Krise ist immer
Wie Ulrike Hermann die Kulturgemeinschaft durch schwierige Zeiten führte
Wer im Kulturbereich arbeitet, ist es gewohnt, mit Krisen umzugehen. Das gilt besonders für den Live-Sektor, für Theater und Konzerte, die zwar geprobt, aber nicht vorproduziert werden können und deshalb bei jeder Aufführung von neuem ihren Reiz, ihre Präsenz, ihre Imagination, ihren Charme, ihre Wucht, kurz: ihre Kunst beweisen müssen. Dafür, dass es gelingt, müssen viele Rädchen ineinandergreifen, müssen Spielzeitplanung, Dramaturgie, Disposition, Marketing, künstlerisches Ensemble, Verwaltung, Technik und Abendregie zusammenwirken und präzise aufeinander abgestimmt sein. Um zu scheitern, reicht es oft, dass nur ein Rädchen herausbricht und damit die ganze Aufführung gefährdet wird. Dann braucht es Krisenmanager, dann braucht es Menschen wie Ulrike Hermann.

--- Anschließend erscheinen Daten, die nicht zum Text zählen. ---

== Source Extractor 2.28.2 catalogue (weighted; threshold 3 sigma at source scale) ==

Was für den kulturellen Alltagsbetrieb gilt, trifft noch mehr für den Kulturbetrieb im Großen und Ganzen zu. Die Kulturgemeinschaft ist ein solcher Kulturbetrieb im Großen und Ganzen. Er ist groß, weil er in normalen Zeiten Hunderttausende von Konzert- und Theater- und Ausstellungsbesuchen für Zehntausende Mitglieder in Stadt und Land organisiert. Und er tut es im Ganzen, weil er damit ein Netz zwischen vielen Veranstaltern im Raum Stuttgart und dem Publikum in der Region knüpft, einem Publikum zudem, das sonst nicht oder kaum erreicht wird.

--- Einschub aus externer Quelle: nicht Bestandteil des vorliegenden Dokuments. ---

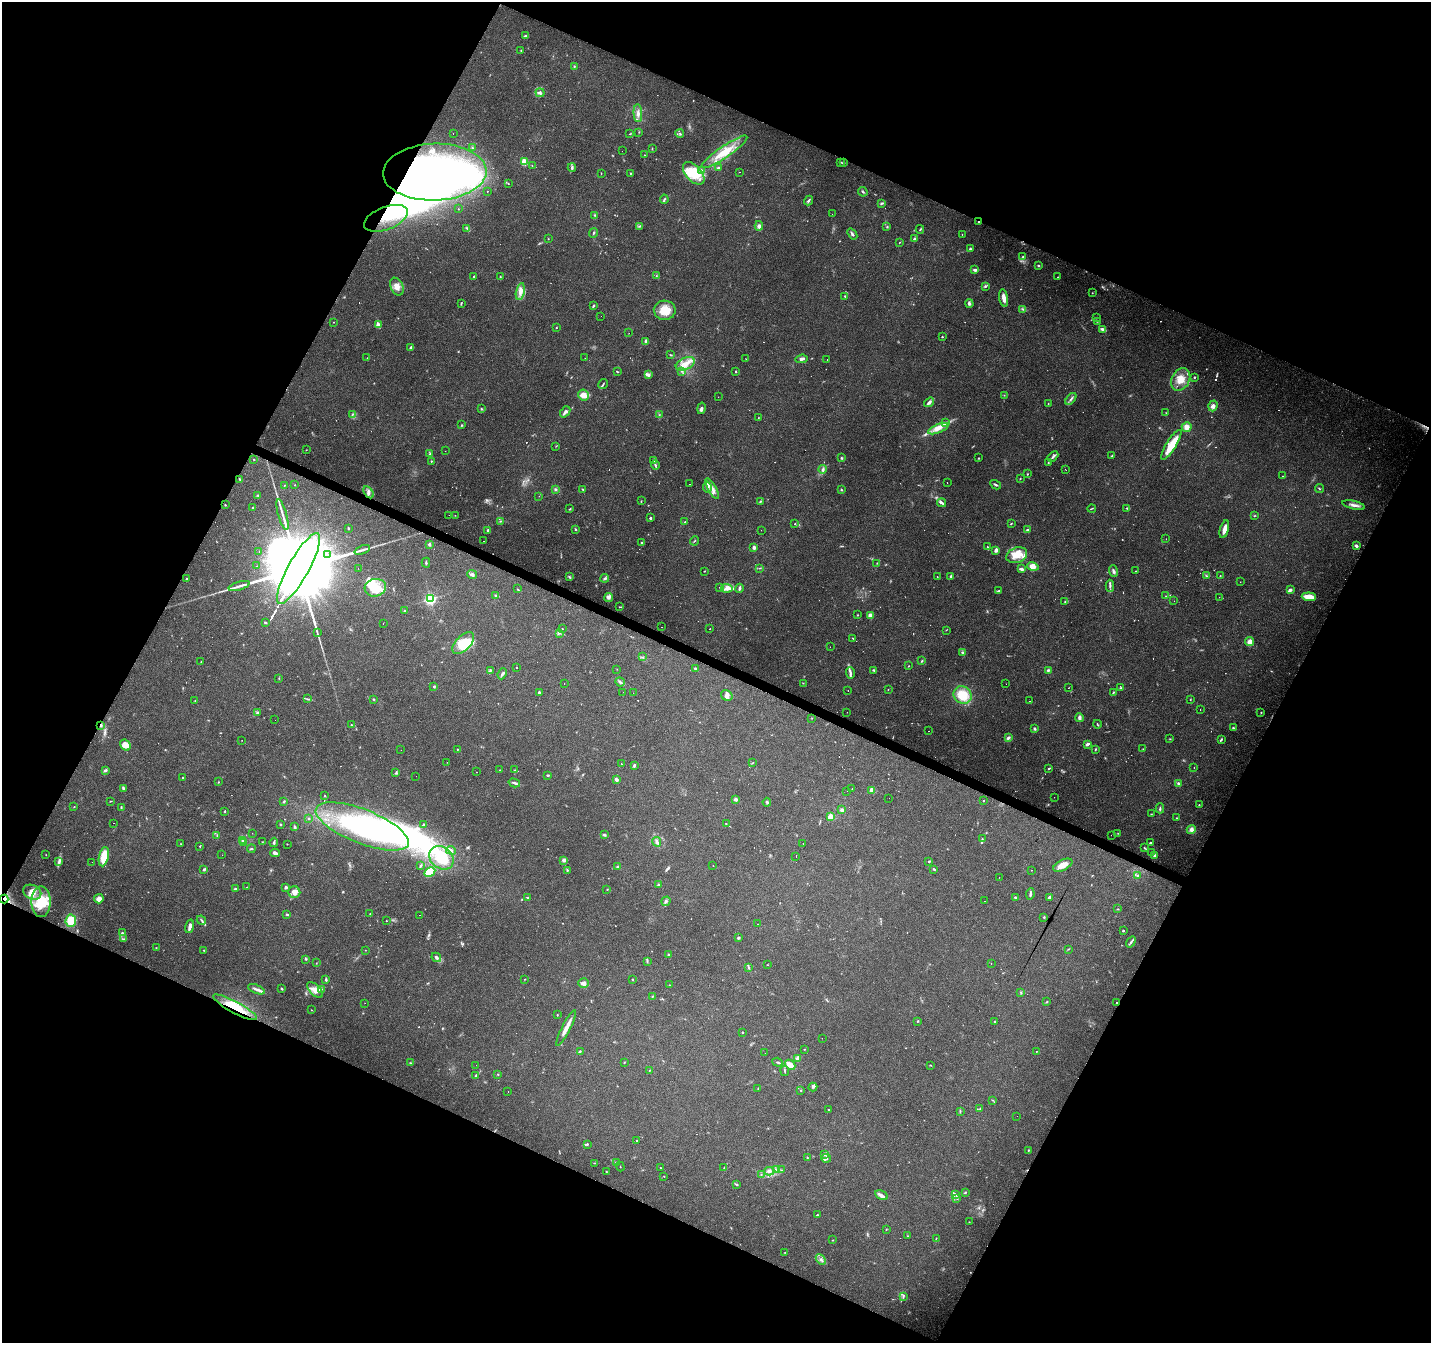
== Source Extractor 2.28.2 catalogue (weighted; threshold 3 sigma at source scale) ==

Das Netz zwischen den Anbietern und dem Publikum, für das die Kulturgemeinschaft steht, ist in den letzten Jahren und Jahrzehnten aus vielerlei Gründen brüchig geworden. Die Vorstellung dessen, was als Kunst zu verstehen ist, hat sich ständig erweitert und mit ihr die Zahl der Anbieter und die Menge der Angebote. Hinzu kam die mediale Revolution. Alte, über Jahrzehnte eingeübte und als selbstverständlich erachtete kulturelle Handlungsmuster hingegen, nun leicht abwertend als ‚bürgerlicher Kulturbetrieb‘ etikettiert, lösten sich zunehmend auf und stellten das überkommene Konzept der Kulturgemeinschaft als gemeinnützige Vermittlerorganisation vor große Herausforderungen. Was tun?
Zwei mögliche Wege boten sich an. Top down oder bottom up. Entweder der ganz große Wurf, die einzigartige Vision, die totale Neuerfindung, quasi das I-Phone der Kulturvermittlung. Wäre schön gewesen, gelingt aber nur einmal in hundert Jahren. Also blieb nur die zweite Möglichkeit: Ärmel hochkrempeln, anpacken, die Organisation neu aufstellen und den ganzen Prozess des Austausches mit den Anbietern und dem Publikum in den Blick nehmen und Stück für Stück optimieren. Ulrike Hermann hat sich für letzteres entschieden, denn sie wusste, wenn etwas gelingen soll, müssen alle Rädchen ineinandergreifen. Das begann im eigenen Team, das zusammengeschweißt und gefördert werden musste, um die Herausforderungen beherzt anzunehmen. Das setzte sich in der Prüfung der Attraktivität und Wirtschaftlichkeit jedes einzelnen Angebots fort. Es beinhaltete aber auch neue, flexible Formate, zugeschnitten auf die Bedürfnisse von Besucher:innen, die ihre kulturelle Agenda individuell zusammenstellen wollen und dabei immer kurzfristiger entscheiden. Und es bedeutete permanentes Feilschen mit den Partnern um angemessene und vermittelbare Preise.
Ulrike Hermann ist diese Herkulesaufgabe unerschrocken und konsequent angegangen. Als Betriebswirtin wusste sie Kennzahlen richtig zu deuten und als Kulturmanagerin, dass eigentlich immer Krise ist und nach dem rettenden Ufer immer der nächste reißende Fluss kommt. Daher ließ sie sich auch nicht durch die Corona-Krise beirren. Wieder hieß es nachdenken, Ärmel hochkrempeln, anpacken und zusehen, dass der Laden nicht auseinanderfliegt. Auch das ist ihr gelungen, vereint mit ihrem Team, durch die Solidarität der Besucher und im Zusammenspiel mit den Theater- und Konzertveranstaltern.
Krise ist noch immer und Krisenmanager wie Ulrike Hermann sind ein großes Glück.
Sie fehlt der Kulturgemeinschaft schon jetzt.